┏━━

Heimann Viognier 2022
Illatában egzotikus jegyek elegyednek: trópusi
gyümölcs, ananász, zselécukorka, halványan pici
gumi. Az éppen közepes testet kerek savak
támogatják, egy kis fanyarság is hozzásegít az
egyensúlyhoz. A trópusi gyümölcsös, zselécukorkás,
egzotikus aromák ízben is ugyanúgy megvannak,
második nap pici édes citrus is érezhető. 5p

┗━━
┏━━

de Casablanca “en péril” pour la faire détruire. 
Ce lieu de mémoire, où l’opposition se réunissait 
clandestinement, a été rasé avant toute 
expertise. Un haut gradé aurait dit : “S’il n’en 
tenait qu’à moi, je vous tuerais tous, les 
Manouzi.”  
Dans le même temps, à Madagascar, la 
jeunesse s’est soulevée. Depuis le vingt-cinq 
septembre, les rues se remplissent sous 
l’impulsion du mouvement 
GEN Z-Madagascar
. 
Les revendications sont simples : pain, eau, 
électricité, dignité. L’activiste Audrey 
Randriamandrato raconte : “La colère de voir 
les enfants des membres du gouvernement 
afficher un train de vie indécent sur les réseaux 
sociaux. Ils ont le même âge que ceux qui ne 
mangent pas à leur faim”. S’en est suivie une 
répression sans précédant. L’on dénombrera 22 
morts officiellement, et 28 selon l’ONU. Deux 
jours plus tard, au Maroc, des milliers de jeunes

┗━━
┏━━

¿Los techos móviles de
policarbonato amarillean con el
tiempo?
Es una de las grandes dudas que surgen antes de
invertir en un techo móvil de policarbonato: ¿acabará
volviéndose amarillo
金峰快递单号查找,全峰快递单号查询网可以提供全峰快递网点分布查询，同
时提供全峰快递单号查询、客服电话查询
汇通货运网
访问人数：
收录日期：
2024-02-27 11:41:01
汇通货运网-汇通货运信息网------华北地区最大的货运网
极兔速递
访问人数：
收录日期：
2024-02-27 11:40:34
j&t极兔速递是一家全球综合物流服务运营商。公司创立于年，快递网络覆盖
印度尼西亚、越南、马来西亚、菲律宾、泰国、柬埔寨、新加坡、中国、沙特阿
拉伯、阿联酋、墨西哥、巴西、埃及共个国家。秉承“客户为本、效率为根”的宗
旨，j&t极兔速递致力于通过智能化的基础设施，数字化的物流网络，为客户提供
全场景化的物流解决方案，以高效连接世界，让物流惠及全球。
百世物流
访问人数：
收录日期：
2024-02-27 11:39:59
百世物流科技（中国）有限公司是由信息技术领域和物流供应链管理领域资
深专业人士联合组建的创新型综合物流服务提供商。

┗━━

== Required work ==
Switch "ananász" to "mangó" in the records, starting with the line containing "Heimann Viognier 2022" and going on through the line containing "második nap pici édes citrus is érezhető. 5p". Give only those lines, with everything else left unchanged.

== Exercise response ==
Heimann Viognier 2022
Illatában egzotikus jegyek elegyednek: trópusi
gyümölcs, mangó, zselécukorka, halványan pici
gumi. Az éppen közepes testet kerek savak
támogatják, egy kis fanyarság is hozzásegít az
egyensúlyhoz. A trópusi gyümölcsös, zselécukorkás,
egzotikus aromák ízben is ugyanúgy megvannak,
második nap pici édes citrus is érezhető. 5p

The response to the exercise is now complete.